Now you can use stress
to consume some memory. To verify how much memory consume a VM you can use:
virsh -c <hosting_node> dommemstat vm-1
The corresponding field is rss
(Resident Set Size). It represents, in KiB, how much memory is allocated to the VM and is actually in RAM.
Then launch the workload on appropriate VMs as described in the paper, for example:
stress --vm 1000 --bytes 70K
This command will run 1000 concurrent threads that will continuously allocate and free up 70 KiB of memory each.
The g5k-1.0-SNAPSHOT/scripts/translate
file must be filled to translate VMs and g5k nodes names into the BtrPlace VMs and nodes names, it should look like this:
vm-1 vm#0
vm-2 vm#1
...
griffon-60 node#0
griffon-61 node#1
...
Each entry must contains first the real node/VM name and then the corresponding BtrPlace name separated by a tabulation. The BtrPlace numbering is defined incrementally according to the node/VM creation order (see the corresponding Java test classes to verify the order).

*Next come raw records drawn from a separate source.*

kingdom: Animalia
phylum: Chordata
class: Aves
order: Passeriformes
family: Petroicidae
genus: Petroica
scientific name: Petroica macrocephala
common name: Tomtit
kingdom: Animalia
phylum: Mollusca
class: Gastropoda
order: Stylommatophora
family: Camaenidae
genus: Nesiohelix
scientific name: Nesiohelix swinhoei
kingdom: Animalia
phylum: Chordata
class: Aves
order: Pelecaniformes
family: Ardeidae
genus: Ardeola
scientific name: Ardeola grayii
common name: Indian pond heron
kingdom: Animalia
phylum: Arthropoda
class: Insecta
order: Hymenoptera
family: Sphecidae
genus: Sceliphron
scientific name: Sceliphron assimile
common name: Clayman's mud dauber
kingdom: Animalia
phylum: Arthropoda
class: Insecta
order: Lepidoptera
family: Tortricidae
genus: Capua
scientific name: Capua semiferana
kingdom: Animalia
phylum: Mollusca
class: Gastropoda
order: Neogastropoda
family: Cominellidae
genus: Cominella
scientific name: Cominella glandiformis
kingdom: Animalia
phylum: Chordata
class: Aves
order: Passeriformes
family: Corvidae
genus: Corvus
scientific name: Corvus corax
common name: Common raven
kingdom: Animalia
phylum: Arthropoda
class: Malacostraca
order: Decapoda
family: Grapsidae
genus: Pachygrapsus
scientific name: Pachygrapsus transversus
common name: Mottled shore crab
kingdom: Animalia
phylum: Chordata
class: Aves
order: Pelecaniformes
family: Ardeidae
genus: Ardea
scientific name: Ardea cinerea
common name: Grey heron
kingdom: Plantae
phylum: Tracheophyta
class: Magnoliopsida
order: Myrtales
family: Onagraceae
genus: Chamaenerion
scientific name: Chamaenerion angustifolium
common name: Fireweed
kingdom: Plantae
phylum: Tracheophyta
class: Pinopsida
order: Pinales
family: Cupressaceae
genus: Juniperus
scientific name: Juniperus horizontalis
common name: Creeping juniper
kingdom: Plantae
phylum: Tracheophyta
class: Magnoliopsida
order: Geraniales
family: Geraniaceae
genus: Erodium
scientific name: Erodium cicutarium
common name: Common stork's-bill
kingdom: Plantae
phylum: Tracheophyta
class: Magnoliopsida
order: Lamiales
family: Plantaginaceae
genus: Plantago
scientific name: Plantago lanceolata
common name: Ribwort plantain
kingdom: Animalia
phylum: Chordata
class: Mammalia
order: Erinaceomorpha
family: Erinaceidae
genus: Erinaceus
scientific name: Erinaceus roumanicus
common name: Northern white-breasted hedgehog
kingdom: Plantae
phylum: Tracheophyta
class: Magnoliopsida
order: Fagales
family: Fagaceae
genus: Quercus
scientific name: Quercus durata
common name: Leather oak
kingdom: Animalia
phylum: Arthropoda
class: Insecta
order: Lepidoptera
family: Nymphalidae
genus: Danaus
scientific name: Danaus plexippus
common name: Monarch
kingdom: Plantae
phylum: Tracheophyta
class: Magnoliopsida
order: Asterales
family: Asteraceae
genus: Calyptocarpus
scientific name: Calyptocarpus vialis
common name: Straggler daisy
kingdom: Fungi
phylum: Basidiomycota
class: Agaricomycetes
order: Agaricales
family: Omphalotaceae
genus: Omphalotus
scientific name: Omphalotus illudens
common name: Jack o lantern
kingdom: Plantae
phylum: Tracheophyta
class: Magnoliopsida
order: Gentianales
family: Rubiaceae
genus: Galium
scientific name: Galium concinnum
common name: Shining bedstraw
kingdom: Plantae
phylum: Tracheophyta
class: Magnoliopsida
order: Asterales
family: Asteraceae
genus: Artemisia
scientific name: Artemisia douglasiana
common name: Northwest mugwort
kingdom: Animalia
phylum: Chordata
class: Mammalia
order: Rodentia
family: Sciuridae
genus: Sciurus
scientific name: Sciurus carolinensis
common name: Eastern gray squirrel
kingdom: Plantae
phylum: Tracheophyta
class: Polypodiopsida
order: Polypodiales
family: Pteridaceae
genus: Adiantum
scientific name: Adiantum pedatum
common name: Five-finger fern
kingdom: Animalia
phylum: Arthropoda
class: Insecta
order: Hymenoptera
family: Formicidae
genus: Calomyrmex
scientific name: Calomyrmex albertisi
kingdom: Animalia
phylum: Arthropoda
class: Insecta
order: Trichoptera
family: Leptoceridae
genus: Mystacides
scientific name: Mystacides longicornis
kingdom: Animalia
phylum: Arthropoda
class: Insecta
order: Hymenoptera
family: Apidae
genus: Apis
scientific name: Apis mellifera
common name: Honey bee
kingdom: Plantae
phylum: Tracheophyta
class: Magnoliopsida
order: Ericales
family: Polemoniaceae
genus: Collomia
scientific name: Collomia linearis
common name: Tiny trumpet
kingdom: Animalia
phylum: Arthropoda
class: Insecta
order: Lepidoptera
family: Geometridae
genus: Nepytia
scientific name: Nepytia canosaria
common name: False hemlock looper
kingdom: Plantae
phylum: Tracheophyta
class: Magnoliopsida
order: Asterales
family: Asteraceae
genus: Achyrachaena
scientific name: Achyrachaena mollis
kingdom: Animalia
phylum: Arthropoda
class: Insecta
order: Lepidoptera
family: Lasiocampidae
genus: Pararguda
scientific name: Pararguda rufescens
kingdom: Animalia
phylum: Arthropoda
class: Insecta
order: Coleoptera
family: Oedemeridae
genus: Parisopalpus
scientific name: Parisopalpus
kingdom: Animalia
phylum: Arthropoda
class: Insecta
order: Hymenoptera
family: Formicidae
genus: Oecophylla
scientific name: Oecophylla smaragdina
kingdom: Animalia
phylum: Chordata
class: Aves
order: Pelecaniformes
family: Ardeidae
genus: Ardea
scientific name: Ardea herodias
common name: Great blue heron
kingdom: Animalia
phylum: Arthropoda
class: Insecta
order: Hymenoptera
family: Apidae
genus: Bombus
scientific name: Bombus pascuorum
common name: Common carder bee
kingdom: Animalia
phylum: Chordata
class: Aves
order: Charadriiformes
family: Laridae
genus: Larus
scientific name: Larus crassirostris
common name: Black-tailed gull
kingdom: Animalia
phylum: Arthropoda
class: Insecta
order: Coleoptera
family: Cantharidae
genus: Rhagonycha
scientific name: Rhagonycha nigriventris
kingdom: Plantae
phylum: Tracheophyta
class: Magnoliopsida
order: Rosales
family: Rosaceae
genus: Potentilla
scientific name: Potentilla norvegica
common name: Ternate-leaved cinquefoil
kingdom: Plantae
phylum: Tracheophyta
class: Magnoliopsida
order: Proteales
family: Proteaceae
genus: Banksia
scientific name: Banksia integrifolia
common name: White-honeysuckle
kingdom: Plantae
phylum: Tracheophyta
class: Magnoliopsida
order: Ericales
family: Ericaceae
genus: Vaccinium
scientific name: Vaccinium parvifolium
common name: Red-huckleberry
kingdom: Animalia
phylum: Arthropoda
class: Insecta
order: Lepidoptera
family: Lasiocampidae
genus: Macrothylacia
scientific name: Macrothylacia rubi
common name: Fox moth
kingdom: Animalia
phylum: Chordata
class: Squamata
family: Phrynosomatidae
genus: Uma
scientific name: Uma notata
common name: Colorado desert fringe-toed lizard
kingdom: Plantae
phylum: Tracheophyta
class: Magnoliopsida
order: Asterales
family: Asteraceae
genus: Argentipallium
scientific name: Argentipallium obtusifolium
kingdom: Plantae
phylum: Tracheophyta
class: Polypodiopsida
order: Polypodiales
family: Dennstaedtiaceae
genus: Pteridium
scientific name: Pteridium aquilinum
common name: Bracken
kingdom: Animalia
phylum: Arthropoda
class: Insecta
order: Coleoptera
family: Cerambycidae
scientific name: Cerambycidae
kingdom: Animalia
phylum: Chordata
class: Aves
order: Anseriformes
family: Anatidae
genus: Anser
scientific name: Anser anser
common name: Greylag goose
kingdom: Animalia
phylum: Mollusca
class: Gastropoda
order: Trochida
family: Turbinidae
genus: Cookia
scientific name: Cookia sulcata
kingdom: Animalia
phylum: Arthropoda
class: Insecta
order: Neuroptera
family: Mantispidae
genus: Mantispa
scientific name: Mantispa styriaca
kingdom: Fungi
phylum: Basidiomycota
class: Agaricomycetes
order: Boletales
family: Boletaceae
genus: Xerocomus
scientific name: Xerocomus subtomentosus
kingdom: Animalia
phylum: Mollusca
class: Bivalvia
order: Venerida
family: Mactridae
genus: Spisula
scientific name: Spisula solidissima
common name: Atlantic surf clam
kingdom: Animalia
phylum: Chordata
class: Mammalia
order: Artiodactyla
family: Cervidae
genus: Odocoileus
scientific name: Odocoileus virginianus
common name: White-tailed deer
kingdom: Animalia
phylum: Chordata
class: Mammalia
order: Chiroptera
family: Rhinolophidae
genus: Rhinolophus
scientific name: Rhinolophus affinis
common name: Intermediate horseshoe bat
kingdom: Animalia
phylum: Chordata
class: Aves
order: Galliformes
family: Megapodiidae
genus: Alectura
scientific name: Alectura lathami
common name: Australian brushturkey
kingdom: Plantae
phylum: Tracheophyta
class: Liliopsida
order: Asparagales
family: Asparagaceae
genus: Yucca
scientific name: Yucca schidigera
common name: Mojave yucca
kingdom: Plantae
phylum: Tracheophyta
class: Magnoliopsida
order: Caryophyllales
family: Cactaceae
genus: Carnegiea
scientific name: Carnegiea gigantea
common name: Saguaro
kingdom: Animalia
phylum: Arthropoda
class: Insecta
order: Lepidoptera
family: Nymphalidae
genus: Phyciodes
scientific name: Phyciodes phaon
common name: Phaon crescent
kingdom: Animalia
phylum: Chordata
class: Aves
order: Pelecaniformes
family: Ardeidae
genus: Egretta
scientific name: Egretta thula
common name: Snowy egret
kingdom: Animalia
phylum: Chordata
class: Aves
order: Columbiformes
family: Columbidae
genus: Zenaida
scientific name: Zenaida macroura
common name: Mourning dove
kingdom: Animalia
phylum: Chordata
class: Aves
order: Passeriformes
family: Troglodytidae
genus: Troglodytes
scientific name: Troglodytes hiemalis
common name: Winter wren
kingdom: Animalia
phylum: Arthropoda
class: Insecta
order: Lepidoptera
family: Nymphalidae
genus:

If necessary, start the traffic shaping on desired nodes by executing the script traffic_shaping.sh
located in the utils/
directory.
The default parameters will limit the bandwidth to 500 Mbit/sec which corresponds to the traffic shaping applied in the Scheduling
experiments.
Each experiment must be started from the controler node, here are some usage examples:
mVM:
./g5kExecutor --mvm-scheduler --input-json <JSON_FILE> --output-csv <OUTPUT_CSV>
MB-2:
./g5kExecutor --memory-buddies-scheduler --parallelism 2 --fixed-order -i <JSON_FILE> -o <OUTPUT_CSV>
MB-3:
./g5kExecutor -buddies -p 3 -f -i <JSON_FILE> -o <OUTPUT_CSV>
The <OUTPUT_CSV>
file contains 3 fields: ACTION;START;END
where ACTION
corresponds the BtrPlace String representation of the action, START
and END
correspond respectively to the start and end time of the action in the form of timestamps.